Tag

looking at mom differently

Browsing

Today is my mom’s birthday! Everyone say, “Happy Birthday Mom!”

Thoughts on Motherhood
Photo by Motormouth Studios

Thanks, y’all!

Anyways, in honor of my mom’s birthday I thought I’d share a few things that I have realized about my own mother only AFTER becoming a mom myself. (Mouthful.)

Motherhood Realizations

Thoughts on Motherhood: What I Realized about my Mom After Becoming a Mom

    1. She had NO clue what she was doing. My mom was 19 when she had me. NINETEEN, newly married, and with an infant. I was 28 when I had my son. I had done years of being a babysitter and nanny. I’ve changed hundreds of diapers and cleaned up throw-up and messy diapers. I’d been married for five wonderful years. I knew NOTHING when I had my son. Motherhood, while wonderful, was a huge slap in the face. I thought I was prepared. I thought I was READY. I found out I was dead wrong. But, more over, I suddenly realized what my mother must have felt at nineteen, with a new husband, and a fat, screaming baby. I seriously don’t know how she made it through that year or how she went on to have 3 more kids!
    2. She lived in a different world. First off, I should say that my dad was a good dad to me. He later had to be a single dad while my mother was working on her health. He is kind, caring, and so GIVING. That being said… he and my mother lived in a time where women cooked, cleaned, reared children, AND tried to have a job. Not saying that some people are still like that today, it still happens. That was the world my mom lived in. I could not have done the past two years without my husband. He is great at sharing the working, cleaning, and cooking as well as helping with our son.
    3. She made up parenting as she went. My mom had her mother and a few other mother friends to talk about things like discipline, developmental stages, and more. She wasn’t completely without resources. But, she didn’t have the resources that we have today. When I freaked out because my son’s gums were black from teething I just had to google. She had to worry or go to the doctor’s office and wait. When my youngest brother was born sick and unable to process formula, breast milk, or milk she had no online group of moms going through the same thing. She was alone in a sense.
    4. She left for our own good. My mother was sick when I was in elementary school. She needed hospitalization and more help than she could get at home with four children. (This part is her story and not mine to tell, so I will leave it at that.) But, she left us. I didn’t understand it at the time.

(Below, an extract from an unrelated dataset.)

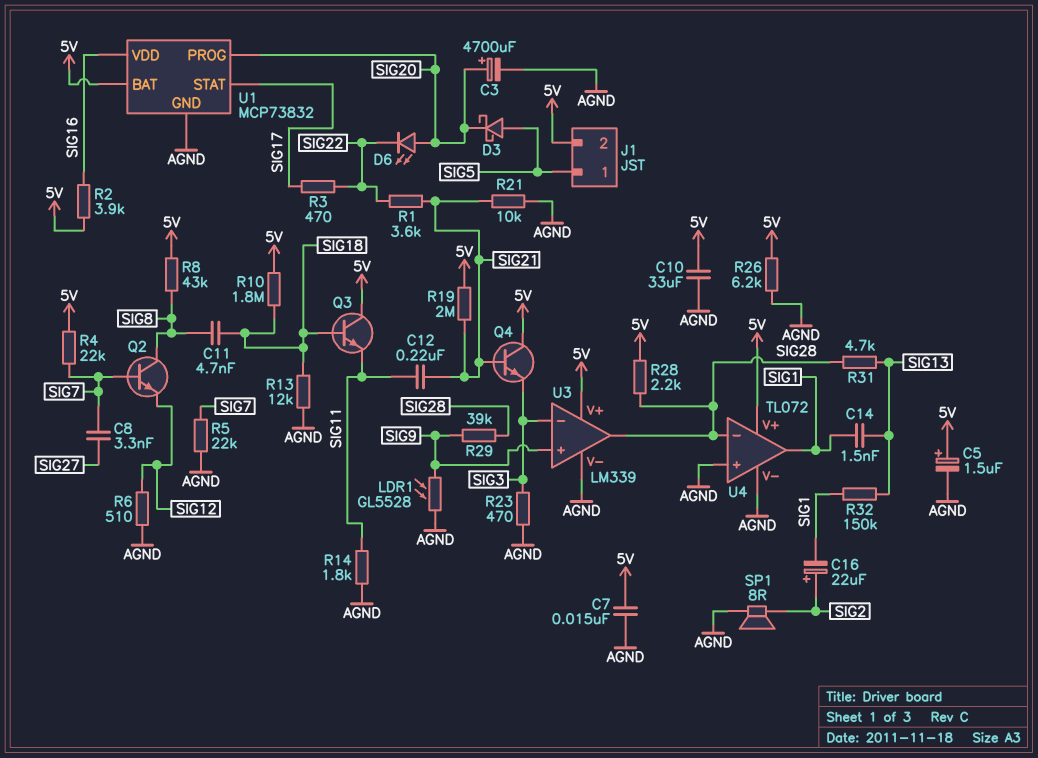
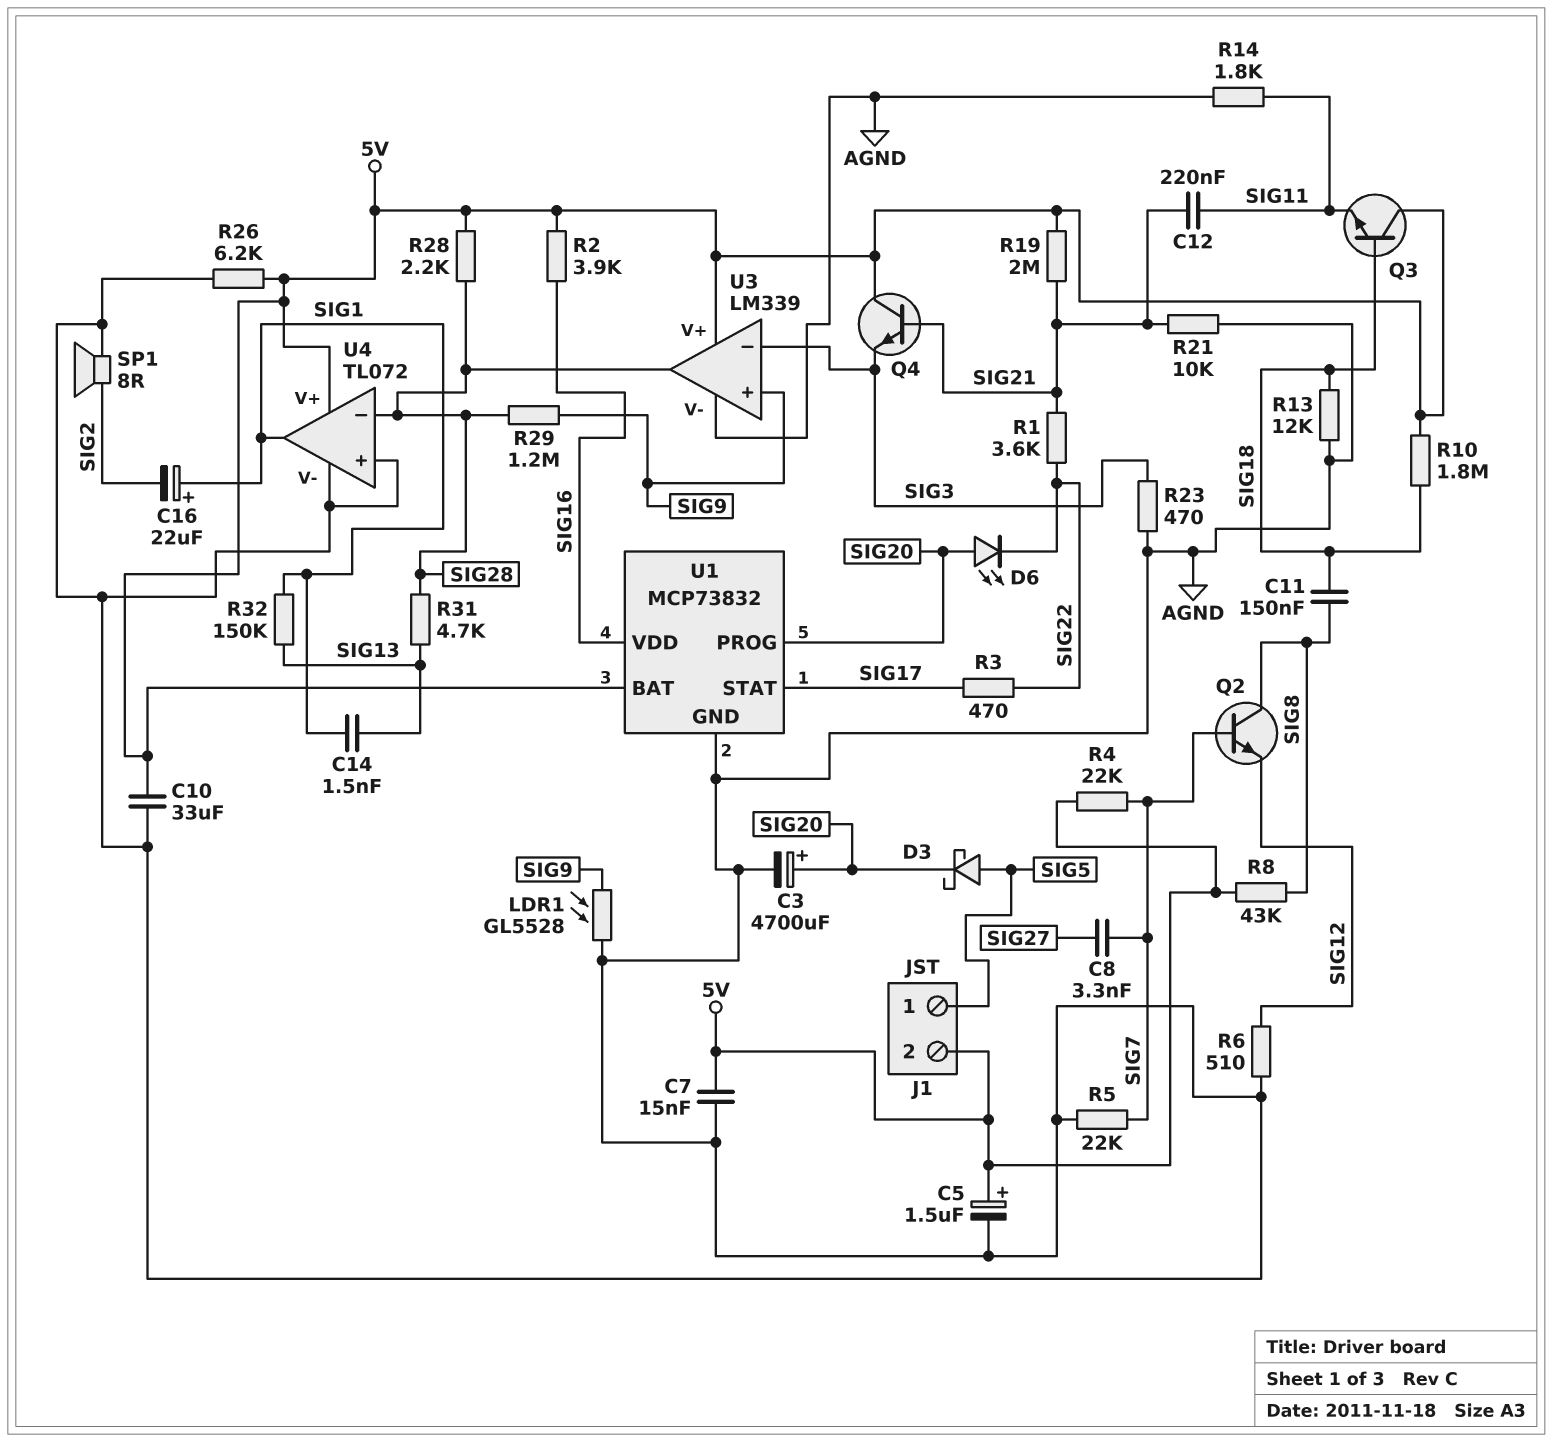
C11: 4.7nF (SIG8, SIG18) -> 150nF (SIG8, SIG18)
C16: 22uF (plus SIG2, minus SIG1) -> 22uF (plus SIG1, minus SIG2)
R29: 39k (SIG9, SIG28) -> 1.2M (SIG9, SIG28)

I resented her for some time after. But, she left for the well-being of me and my sister and brothers. It wasn’t easy. And, it was incredibly difficult on my father. But, after having my child and having a bout of depression soon after… I realized not only WHY she needed to leave, but how HARD it must have been.
    5. She will ALWAYS be my mom. I used to get annoyed when she would baby me or try to tell me what to do. I got cranky when she did something I deemed “embarrassing.” But, after having my son, I could see myself doing the same things someday. He isn’t ever going to have a time in his life when I don’t look at him and remember what it was like to give birth to him or to snuggle in bed with him as he is falling asleep. My mom is always going to look at me as both a grown woman and her first baby girl.

Anyways, thanks mom. Thank you for the whole birth thing. Thanks for the above realizations. And, thanks for being my mom.